I’ve written before on one of the more egregious aspects of federal farm payments, namely that they frequently go to those who aren’t actually farming. I last wrote specifically relating to the direct payments program, but the problem is widespread in other commodity programs as well. In fact, the U.S. Department of Agriculture pays about $5 billion each year to producers involved in “farm management,” all without a strict definition of what this “management” must entail.
Fortunately, both the House and Senate farm bills include language strengthening the rules surrounding “active engagement” in farm management. But per usual in Washington, simply having the approval of both chambers of Congress isn’t enough to ensure this vital provision makes it through conference. In fact, given who sits on the conference committee, it seems likely to be removed.
Currently, the USDA’s Farm Service Agency (FSA) makes payments to anyone involved in farm operations who claims to be actively engaged in management, defined as either contributing significant personal labor or active personal management. But verifying an individual’s contributions is difficult, as the definition of active personal management is broad (so broad, in fact, that you can claim to actively manage a farm you have never stepped foot on).
The result is unsurprising. For many farms, individuals scattered across the country claim active personal management and receive payments. In a recent Government Accountability Office report examining FSA oversight, FSA officials acknowledged the difficulty of confirming these claims, given both distance of the recipients and the subjectivity of the requirements. The report went on to highlight six farms, each in different states, where numerous individuals or corporations each received between $372,365 and $651,910 for engaging in farming. But of these six farms, only one had individuals claiming to have contributed personal labor. When it came to compliance reviews, FSA officials only completed 24 percent on time in 2009 and 14 percent in 2010.
The GAO concluded that Congress should move to further define active management to protect the taxpayer from abuse. The House and Senate bills address the problem by requiring personal labor to be actively engaged, unless a farm is granted an exemption.

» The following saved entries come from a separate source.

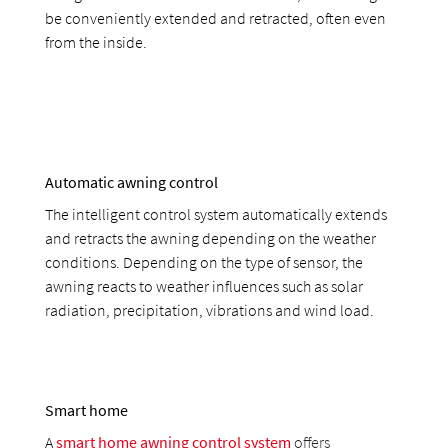
be conveniently extended and retracted, often even
from the inside.
Automatic awning control
The intelligent control system automatically extends
and retracts the awning depending on the weather
conditions. Depending on the type of sensor, the
awning reacts to weather influences such as solar
radiation, precipitation, vibrations and wind load.
Smart home
A
smart home awning control system
offers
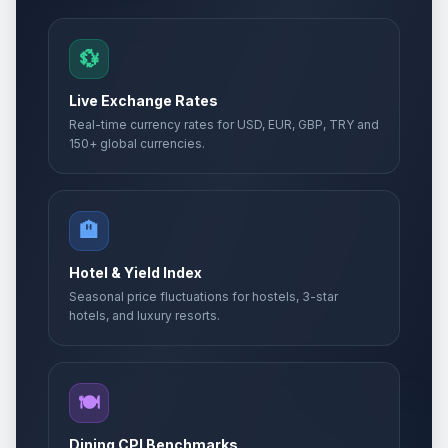
💱
Live Exchange Rates
Real-time currency rates for USD, EUR, GBP, TRY and
150+ global currencies.
🏨
Hotel & Yield Index
Seasonal price fluctuations for hostels, 3-star
hotels, and luxury resorts.
🍽️
Dining CPI Benchmarks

Farm payments have been a boon to those farming (or “actively managing!”) cotton, rice, peanuts, soybeans, corn and wheat. For many southern farmers, the commodity title, which contains these payments, is the main source of support for their crops. Southern representatives, therefore, tend to fight against changes in the commodity title. They led the charge against eliminating direct payments for years, and oppose this payment change as well.

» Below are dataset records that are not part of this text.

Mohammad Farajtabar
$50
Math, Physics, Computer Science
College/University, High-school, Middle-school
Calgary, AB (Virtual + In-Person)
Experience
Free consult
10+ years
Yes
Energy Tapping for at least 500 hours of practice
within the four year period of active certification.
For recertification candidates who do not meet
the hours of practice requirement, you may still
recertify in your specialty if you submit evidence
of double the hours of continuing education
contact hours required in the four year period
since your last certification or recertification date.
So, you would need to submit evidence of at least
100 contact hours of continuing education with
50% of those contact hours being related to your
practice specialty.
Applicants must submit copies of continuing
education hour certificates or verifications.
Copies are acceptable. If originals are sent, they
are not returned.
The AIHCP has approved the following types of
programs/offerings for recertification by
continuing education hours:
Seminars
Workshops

Looking over the list of conferees, many represent states focused on these commodity crops. On the House side, four hail from Texas (the number one producer of cotton in the nation), one from Georgia (where the two biggest crops are cotton and peanuts), two from Alabama (again cotton and peanuts), and one from Arkansas (rice and soybeans). On the Senate side, Georgia and Arkansas are represented, as are a few other Southern states.

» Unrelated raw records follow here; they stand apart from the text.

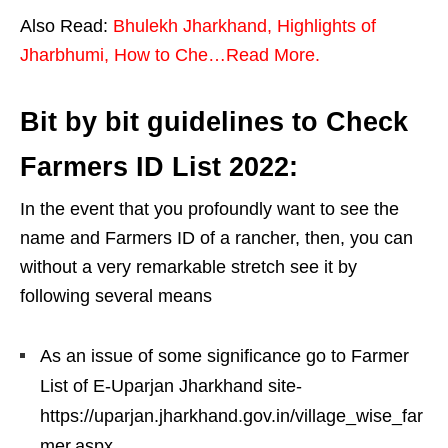
Also Read:
Bhulekh Jharkhand, Highlights of
Jharbhumi, How to Che…Read More.
Bit by bit guidelines to Check
Farmers ID List 2022:
In the event that you profoundly want to see the
name and Farmers ID of a rancher, then, you can
without a very remarkable stretch see it by
following several means
As an issue of some significance go to Farmer
List of E-Uparjan Jharkhand site-
https://uparjan.jharkhand.gov.in/village_wise_far
mer.aspx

So while this change is small in the grand scheme of the bill, and there are certainly bigger fish to fry (think the food stamps, sugar and dairy programs, to name just a few), it’s the kind of provision likely to be on the chopping block during heated negotiation.
Unfortunately, many of the individuals who would champion its removal are the same individuals claiming to fight for smaller government. The conferees should heed the advice of GAO, rather than their colleagues looking to protect the interests of “farmers” who don’t farm.